■ **Task instructions**: Output every entry exactly as it appears.

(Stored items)
·····

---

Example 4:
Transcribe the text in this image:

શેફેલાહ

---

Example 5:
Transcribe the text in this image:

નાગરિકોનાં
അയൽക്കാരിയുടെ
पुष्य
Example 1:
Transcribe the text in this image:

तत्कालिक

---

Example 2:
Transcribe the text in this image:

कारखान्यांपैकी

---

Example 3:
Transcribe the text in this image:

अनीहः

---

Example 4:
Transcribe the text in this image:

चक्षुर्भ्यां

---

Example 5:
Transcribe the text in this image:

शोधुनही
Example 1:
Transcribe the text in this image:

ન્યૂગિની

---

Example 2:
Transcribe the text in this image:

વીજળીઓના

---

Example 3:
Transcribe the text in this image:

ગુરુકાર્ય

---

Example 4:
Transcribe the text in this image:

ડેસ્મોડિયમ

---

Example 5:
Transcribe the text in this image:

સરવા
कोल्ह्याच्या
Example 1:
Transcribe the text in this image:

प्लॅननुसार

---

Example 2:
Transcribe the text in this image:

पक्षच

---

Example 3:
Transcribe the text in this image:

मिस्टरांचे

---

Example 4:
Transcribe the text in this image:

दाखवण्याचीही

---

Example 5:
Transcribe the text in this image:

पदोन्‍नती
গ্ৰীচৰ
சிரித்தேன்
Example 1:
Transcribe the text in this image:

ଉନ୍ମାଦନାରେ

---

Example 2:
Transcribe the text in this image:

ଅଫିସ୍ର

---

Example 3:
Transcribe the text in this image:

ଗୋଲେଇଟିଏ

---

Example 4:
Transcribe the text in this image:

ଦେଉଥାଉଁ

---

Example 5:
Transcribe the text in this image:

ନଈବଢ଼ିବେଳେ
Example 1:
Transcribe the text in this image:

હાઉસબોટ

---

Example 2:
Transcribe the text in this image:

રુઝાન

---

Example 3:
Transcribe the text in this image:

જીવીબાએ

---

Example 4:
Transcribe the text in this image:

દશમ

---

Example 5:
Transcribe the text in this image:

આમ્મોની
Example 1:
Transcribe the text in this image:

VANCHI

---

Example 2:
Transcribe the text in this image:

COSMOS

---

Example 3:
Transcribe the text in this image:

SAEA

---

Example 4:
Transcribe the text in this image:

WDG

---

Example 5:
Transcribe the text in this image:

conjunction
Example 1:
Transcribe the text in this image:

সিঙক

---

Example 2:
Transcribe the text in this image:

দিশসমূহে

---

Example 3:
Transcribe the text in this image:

·····

■ **Exercise result**:
---

Example 4:
Transcribe the text in this image:

શેફેલાહ

---

Example 5:
Transcribe the text in this image:

નાગરિકોનાં
അയൽക്കാരിയുടെ
पुष्य
Example 1:
Transcribe the text in this image:

तत्कालिक

---

Example 2:
Transcribe the text in this image:

कारखान्यांपैकी

---

Example 3:
Transcribe the text in this image:

अनीहः

---

Example 4:
Transcribe the text in this image:

चक्षुर्भ्यां

---

Example 5:
Transcribe the text in this image:

शोधुनही
Example 1:
Transcribe the text in this image:

ન્યૂગિની

---

Example 2:
Transcribe the text in this image:

વીજળીઓના

---

Example 3:
Transcribe the text in this image:

ગુરુકાર્ય

---

Example 4:
Transcribe the text in this image:

ડેસ્મોડિયમ

---

Example 5:
Transcribe the text in this image:

સરવા
कोल्ह्याच्या
Example 1:
Transcribe the text in this image:

प्लॅननुसार

---

Example 2:
Transcribe the text in this image:

पक्षच

---

Example 3:
Transcribe the text in this image:

मिस्टरांचे

---

Example 4:
Transcribe the text in this image:

दाखवण्याचीही

---

Example 5:
Transcribe the text in this image:

पदोन्‍नती
গ্ৰীচৰ
சிரித்தேன்
Example 1:
Transcribe the text in this image:

ଉନ୍ମାଦନାରେ

---

Example 2:
Transcribe the text in this image:

ଅଫିସ୍ର

---

Example 3:
Transcribe the text in this image:

ଗୋଲେଇଟିଏ

---

Example 4:
Transcribe the text in this image:

ଦେଉଥାଉଁ

---

Example 5:
Transcribe the text in this image:

ନଈବଢ଼ିବେଳେ
Example 1:
Transcribe the text in this image:

હાઉસબોટ

---

Example 2:
Transcribe the text in this image:

રુઝાન

---

Example 3:
Transcribe the text in this image:

જીવીબાએ

---

Example 4:
Transcribe the text in this image:

દશમ

---

Example 5:
Transcribe the text in this image:

આમ્મોની
Example 1:
Transcribe the text in this image:

VANCHI

---

Example 2:
Transcribe the text in this image:

COSMOS

---

Example 3:
Transcribe the text in this image:

SAEA

---

Example 4:
Transcribe the text in this image:

WDG

---

Example 5:
Transcribe the text in this image:

conjunction
Example 1:
Transcribe the text in this image:

সিঙক

---

Example 2:
Transcribe the text in this image:

দিশসমূহে

---

Example 3:
Transcribe the text in this image:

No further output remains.